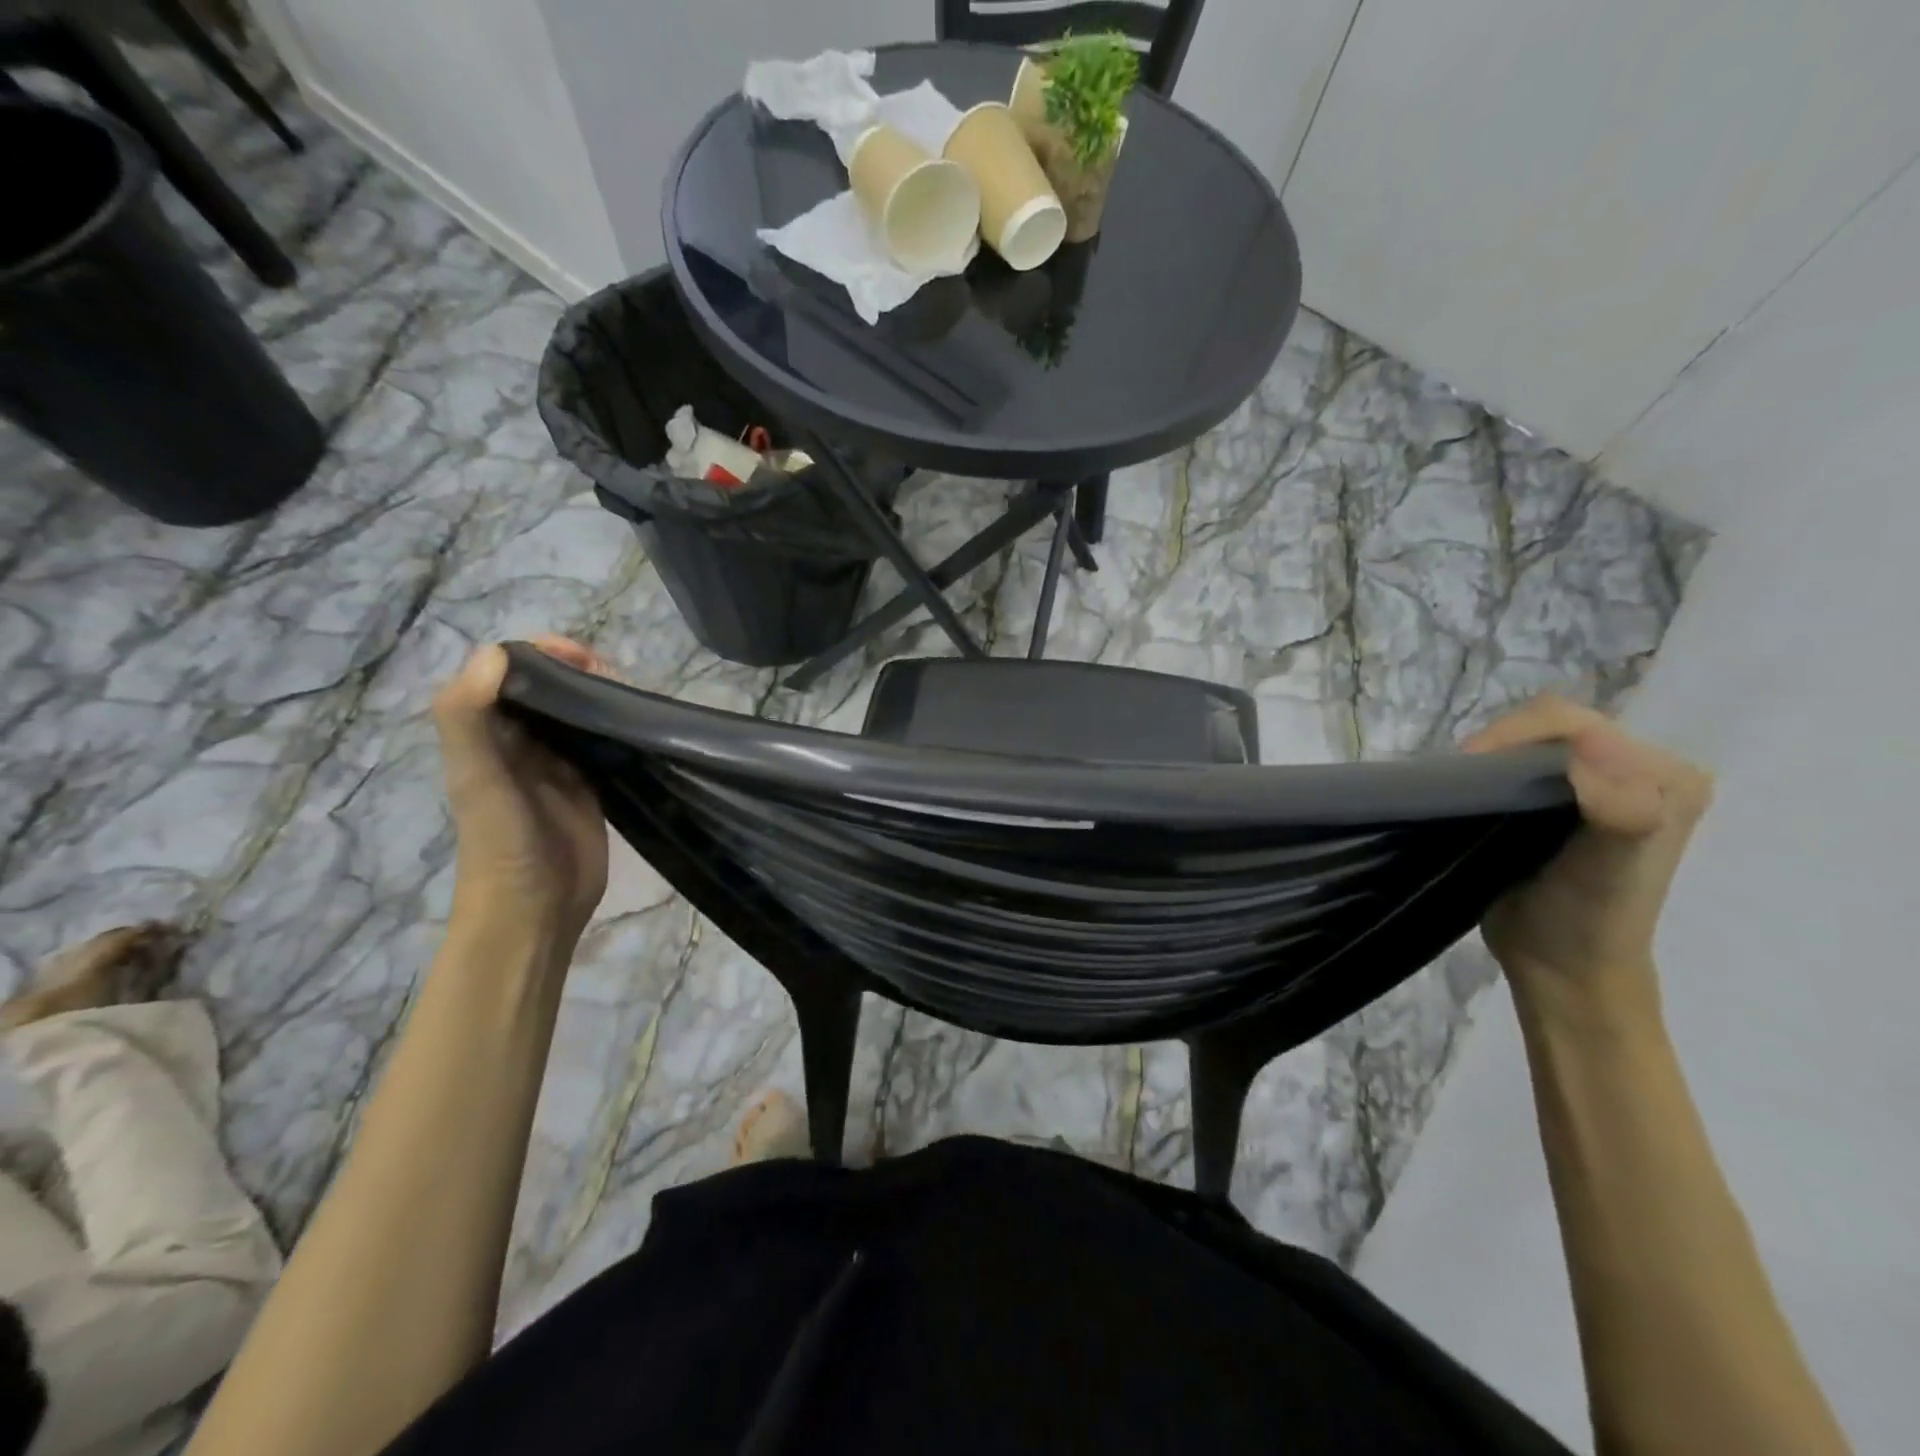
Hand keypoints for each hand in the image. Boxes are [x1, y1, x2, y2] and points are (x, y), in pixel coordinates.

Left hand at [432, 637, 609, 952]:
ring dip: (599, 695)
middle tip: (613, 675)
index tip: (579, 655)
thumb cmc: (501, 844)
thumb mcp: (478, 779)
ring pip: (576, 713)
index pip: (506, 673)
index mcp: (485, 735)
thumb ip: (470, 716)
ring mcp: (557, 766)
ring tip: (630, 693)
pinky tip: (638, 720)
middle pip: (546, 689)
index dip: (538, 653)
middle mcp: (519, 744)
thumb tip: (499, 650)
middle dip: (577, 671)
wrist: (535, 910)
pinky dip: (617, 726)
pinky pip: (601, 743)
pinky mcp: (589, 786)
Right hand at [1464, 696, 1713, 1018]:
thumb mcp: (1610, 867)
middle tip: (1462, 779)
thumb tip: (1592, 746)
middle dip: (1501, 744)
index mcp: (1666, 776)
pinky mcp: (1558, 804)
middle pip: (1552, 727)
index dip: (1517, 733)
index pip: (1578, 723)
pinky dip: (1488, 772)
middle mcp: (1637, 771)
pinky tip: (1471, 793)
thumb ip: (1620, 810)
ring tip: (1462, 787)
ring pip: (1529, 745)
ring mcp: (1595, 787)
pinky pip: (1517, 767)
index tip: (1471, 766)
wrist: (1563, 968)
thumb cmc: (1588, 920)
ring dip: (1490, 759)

++++

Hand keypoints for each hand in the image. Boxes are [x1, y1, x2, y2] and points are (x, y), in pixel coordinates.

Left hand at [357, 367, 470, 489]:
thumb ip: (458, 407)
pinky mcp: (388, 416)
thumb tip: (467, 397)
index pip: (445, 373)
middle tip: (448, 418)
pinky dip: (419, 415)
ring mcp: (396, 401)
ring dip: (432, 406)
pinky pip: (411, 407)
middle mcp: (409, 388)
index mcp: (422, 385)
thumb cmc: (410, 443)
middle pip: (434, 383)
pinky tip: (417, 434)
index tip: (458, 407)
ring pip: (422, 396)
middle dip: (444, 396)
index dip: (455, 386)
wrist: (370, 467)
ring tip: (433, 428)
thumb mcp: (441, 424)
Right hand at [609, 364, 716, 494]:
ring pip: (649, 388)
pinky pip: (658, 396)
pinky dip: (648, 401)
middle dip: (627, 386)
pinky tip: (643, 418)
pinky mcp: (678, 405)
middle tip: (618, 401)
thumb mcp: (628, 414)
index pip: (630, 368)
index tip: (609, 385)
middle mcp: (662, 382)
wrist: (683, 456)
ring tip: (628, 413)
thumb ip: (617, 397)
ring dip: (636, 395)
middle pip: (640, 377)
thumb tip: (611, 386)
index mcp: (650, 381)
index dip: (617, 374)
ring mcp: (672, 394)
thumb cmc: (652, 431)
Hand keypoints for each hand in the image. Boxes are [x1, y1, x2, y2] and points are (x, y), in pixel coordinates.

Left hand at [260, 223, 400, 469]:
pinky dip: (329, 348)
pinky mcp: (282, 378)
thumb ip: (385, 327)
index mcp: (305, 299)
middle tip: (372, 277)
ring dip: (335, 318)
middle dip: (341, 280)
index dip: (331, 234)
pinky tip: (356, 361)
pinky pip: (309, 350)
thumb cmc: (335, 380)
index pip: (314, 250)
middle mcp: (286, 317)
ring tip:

++++

= WORK INSTRUCTION =
All lines in the listing above from the line containing "thumb tip: (611, 386)" to the line containing "index mcp: (305, 299)", inclusive, should be retyped exactly; no other lines should appear.

= EXPECTED ANSWER =
thumb tip: (611, 386)
index mcp: (650, 381)
index dip: (617, 374)
ring mcp: (672, 394)
thumb cmc: (652, 431)
Hand keypoints for each hand in the image. Boxes are [x1, y1, x2, y2] and points are (x, y), in pixel coordinates.

Left hand at [260, 223, 400, 469]:
pinky dip: (329, 348)
pinky mcp: (282, 378)
thumb ip: (385, 327)
index mcp: (305, 299)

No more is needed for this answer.